The practice of capturing data in real-time from event sources like `databases`, `sensors`, `mobile devices`, `cloud services`, and `software applications` in the form of streams of events 

- durably stored for later retrieval  

- manipulate, process, and react to the event streams in real-time as well as retrospectively  

- route the event streams to different destination technologies as needed (e.g., **Spark**, Tableau) 

### What Kafka Does

`Kafka` is a system for managing logs 

Logs are organized into `topics`  

A topic is an ordered collection of events stored in **durable** way (written to disk and replicated)
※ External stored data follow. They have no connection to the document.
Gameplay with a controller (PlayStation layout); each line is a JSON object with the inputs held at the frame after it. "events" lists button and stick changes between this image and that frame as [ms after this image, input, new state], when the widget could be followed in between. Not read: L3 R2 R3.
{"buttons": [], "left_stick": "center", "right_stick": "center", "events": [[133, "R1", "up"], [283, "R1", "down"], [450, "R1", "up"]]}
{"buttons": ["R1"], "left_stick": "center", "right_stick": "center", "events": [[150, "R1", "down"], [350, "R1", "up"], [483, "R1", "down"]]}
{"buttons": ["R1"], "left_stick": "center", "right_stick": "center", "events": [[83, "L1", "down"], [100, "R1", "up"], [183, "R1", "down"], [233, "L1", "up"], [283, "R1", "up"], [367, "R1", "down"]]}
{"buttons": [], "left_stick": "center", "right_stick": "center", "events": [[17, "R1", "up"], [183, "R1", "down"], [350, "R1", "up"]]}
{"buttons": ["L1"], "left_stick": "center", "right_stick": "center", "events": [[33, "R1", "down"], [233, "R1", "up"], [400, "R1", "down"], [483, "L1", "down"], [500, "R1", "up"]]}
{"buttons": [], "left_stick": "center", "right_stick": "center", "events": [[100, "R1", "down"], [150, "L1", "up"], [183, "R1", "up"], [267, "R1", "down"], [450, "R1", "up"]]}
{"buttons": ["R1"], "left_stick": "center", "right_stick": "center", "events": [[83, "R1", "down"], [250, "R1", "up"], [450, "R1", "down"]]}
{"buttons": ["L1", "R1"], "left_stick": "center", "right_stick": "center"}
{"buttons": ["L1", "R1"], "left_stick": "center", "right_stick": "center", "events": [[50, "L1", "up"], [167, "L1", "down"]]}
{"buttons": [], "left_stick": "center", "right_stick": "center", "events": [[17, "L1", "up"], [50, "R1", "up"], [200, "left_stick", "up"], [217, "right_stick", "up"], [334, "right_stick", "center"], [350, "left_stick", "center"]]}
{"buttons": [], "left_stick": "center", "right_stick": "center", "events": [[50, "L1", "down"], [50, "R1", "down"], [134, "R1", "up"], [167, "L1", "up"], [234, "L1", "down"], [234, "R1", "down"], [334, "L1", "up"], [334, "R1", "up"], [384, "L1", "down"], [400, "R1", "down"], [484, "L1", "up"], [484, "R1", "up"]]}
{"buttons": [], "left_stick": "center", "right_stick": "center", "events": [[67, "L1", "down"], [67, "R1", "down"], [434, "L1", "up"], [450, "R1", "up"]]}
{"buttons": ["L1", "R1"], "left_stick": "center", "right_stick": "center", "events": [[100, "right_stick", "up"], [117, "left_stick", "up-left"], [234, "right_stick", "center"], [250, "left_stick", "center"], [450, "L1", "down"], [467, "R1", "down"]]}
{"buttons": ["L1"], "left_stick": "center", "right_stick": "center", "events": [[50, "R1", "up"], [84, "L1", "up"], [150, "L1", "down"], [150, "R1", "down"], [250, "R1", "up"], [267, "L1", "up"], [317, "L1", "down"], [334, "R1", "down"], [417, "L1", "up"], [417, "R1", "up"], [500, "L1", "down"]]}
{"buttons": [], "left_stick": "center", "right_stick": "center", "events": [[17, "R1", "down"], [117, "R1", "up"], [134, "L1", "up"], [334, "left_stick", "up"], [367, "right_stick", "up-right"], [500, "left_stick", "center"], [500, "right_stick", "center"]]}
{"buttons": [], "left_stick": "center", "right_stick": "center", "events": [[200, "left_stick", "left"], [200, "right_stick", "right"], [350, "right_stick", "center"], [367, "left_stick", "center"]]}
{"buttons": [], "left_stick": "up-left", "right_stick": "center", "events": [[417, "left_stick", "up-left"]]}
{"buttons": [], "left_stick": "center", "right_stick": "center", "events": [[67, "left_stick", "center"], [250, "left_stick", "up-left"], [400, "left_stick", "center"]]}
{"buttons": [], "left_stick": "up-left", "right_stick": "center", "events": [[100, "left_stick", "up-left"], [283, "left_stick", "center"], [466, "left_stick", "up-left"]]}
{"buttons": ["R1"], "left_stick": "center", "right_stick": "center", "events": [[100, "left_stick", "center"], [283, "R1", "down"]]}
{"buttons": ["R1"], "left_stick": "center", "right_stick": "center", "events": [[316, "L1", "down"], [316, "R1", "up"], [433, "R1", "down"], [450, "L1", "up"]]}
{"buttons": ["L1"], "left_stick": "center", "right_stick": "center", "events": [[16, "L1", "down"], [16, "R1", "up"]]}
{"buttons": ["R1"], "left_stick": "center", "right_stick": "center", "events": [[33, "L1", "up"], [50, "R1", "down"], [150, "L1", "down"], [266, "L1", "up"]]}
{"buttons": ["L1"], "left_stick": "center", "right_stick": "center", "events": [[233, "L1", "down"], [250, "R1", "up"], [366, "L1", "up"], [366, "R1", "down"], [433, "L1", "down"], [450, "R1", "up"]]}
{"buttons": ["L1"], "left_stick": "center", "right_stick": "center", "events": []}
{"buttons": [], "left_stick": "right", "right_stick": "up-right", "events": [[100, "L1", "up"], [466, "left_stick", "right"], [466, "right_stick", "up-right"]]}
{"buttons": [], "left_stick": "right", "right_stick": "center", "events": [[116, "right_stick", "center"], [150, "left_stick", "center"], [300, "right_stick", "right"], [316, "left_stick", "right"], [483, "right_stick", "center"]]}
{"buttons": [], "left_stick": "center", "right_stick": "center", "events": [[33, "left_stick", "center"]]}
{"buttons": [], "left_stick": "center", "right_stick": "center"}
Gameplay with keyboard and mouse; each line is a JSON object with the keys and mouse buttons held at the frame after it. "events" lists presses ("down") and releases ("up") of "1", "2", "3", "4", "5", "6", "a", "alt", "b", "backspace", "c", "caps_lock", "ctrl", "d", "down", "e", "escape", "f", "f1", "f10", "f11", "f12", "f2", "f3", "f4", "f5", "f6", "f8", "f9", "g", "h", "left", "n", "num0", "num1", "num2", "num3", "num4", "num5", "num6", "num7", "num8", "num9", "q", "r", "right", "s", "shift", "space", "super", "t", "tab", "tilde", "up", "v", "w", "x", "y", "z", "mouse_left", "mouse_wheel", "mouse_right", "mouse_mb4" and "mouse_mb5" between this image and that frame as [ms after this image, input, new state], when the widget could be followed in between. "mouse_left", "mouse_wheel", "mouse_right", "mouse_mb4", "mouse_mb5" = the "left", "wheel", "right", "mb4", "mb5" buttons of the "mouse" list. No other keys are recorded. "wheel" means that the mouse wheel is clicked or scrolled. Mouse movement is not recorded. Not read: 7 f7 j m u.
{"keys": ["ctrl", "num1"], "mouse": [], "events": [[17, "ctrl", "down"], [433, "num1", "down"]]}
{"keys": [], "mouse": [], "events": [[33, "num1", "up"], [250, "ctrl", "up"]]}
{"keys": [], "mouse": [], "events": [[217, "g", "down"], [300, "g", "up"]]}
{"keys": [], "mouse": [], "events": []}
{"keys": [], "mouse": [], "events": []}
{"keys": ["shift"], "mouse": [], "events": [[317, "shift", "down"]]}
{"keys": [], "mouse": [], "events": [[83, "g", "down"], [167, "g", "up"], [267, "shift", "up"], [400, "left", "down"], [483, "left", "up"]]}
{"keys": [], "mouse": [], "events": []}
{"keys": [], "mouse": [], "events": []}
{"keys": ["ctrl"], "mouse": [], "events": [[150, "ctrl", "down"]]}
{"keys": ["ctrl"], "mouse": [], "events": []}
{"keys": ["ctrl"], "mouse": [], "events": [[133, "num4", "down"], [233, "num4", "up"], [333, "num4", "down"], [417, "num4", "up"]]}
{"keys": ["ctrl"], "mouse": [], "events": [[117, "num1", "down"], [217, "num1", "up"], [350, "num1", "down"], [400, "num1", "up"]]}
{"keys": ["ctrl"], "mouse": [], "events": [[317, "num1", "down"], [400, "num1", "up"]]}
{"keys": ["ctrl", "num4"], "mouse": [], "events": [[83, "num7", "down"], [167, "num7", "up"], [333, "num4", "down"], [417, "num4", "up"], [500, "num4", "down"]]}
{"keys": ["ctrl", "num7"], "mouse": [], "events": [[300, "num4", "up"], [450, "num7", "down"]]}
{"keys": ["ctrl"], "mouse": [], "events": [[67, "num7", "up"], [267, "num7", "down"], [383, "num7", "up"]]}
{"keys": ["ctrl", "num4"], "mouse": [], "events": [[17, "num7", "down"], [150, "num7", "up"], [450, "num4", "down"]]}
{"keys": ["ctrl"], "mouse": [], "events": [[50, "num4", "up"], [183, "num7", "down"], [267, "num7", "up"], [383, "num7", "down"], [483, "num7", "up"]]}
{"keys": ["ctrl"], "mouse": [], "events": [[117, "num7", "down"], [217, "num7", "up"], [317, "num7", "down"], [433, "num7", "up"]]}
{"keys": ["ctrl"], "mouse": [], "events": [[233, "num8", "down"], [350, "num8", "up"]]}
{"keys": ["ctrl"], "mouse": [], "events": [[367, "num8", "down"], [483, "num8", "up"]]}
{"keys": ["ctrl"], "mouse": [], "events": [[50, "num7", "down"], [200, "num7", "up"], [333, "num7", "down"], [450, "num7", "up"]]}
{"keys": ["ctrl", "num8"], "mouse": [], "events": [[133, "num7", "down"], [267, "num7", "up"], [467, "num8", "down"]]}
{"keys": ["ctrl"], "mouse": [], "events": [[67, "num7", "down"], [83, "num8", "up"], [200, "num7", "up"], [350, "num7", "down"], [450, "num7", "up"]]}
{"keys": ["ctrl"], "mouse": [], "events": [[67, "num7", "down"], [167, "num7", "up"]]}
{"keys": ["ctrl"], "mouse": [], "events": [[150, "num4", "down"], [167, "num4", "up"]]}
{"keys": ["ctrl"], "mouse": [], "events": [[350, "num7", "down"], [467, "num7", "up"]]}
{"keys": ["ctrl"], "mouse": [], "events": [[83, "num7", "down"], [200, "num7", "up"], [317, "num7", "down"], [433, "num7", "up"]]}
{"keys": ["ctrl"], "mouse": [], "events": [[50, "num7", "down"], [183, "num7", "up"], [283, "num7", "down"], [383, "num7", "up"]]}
Topics can be small or enormous

Example: **Slack**. Topics are slotted into *channels*, and users can join a channel


### How Topics are Used

Write lots of small programs instead of large monolith  

Each service can talk to (consume) Kafka topics

Then produce the message to another Kafka topic

Now there's persistent data in streams

It is possible to build new services that use these streams

### The Old Publishing Model

The producers of content needed to track their consumers (who is signed up to receive Time magazine?)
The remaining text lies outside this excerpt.